Pour qui se prend-il, ce public venu à prix d’or sur la colline verte dans quelque espoir d’y rêver tout debout, faisant fi de ce qui s’autoproclame pragmatisme impératif ? Et cette critique, tatillonne et butée, qui s’ingénie à décortiquer le principe de déstructuration afin de reconstruire ce qui si brillamment fut mis à terre, c’est agaçant, à la fin ! Quoi, la dramaturgie wagnérienne, tout de suite les gros mots ; vous ne respectez pas la jeunesse, vieux imbéciles que vous êtes. Depuis quinze ans Tcherniakov invente des histoires de familles et tout le monde l’applaudit, alors pourquoi pas Valentin Schwarz et pourquoi pas avec Der Ring des Nibelungen ? Mieux encore : autant labelliser pareil exercice au Bayreuther Festspiele, tant qu’à faire.

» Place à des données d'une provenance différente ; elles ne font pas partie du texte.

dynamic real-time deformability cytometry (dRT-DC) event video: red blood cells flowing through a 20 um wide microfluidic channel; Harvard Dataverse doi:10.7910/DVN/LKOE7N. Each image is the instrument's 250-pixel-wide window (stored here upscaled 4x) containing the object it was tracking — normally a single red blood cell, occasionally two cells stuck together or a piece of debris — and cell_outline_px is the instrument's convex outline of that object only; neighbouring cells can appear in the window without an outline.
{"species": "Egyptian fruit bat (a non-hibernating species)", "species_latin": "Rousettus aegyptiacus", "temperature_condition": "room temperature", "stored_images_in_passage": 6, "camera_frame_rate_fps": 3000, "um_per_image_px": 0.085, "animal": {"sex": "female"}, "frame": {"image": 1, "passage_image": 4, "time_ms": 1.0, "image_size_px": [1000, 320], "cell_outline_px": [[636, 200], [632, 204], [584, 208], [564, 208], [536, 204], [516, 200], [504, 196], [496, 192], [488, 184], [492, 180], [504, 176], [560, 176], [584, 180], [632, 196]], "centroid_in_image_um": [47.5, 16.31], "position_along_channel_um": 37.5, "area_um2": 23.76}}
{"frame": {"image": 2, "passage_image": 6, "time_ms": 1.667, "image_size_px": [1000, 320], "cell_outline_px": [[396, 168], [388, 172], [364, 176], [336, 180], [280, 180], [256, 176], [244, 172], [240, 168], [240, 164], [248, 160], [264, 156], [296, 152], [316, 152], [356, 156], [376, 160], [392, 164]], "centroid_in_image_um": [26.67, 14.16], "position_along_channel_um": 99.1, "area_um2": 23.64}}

Et pour qui, au fait ? Pour les spectateurs fortunés qui, de toute façon, seraient venus quoi qu’on y fît ? Non. Pour les journalistes (qui n’aiment rien, c’est bien connu) ? Non plus. Pour la jeunesse, peut-être… qui est partout ailleurs sauf ici et qui, s’y trouverait-elle, ne serait vraisemblablement plus tout à fait la jeunesse ? Pas plus. Pour qui, donc, cette profuse démultiplication de détails, ce théâtre dans le théâtre du théâtre, ces perpétuels plus-par-plus qui immanquablement font toujours moins et ces moins-par-moins qui jamais ne font plus ? Pour qui, si ce n’est pour Valentin Schwarz lui-même, seul à jouir de ce sinistre patatras, lui dont on finit par penser qu’il serait l’enfant rageur kidnappé par Alberich dans sa version de Rheingold, le mioche bougon qui jette la peinture rouge sur les vitres de l’usine à jouets [lire notre chronique du 10 août 2022], cet enfant-roi qu’anime un irréfragable désir de vengeance, ce Junge Hagen, d’ailleurscoiffé comme lui. En ne faisant plaisir qu’à lui-même, au moins le metteur en scène fait-il plaisir à quelqu’un… quoique, rien n’est moins sûr, l’avènement de la destruction engendrant souvent chez son auteur-acteur qui l’a tant désirée un vide si déconcertant que, le privant de tout autre espoir d’accomplissement futur, il le tue. Le dernier épisode s’intitulant Götterdämmerung, peut-être assisterons-nous à son immolation, figurée ou effective, les dieux à abattre semblant, après cette épreuve, les metteurs en scène… ne rêvons pas, puisque c’est interdit.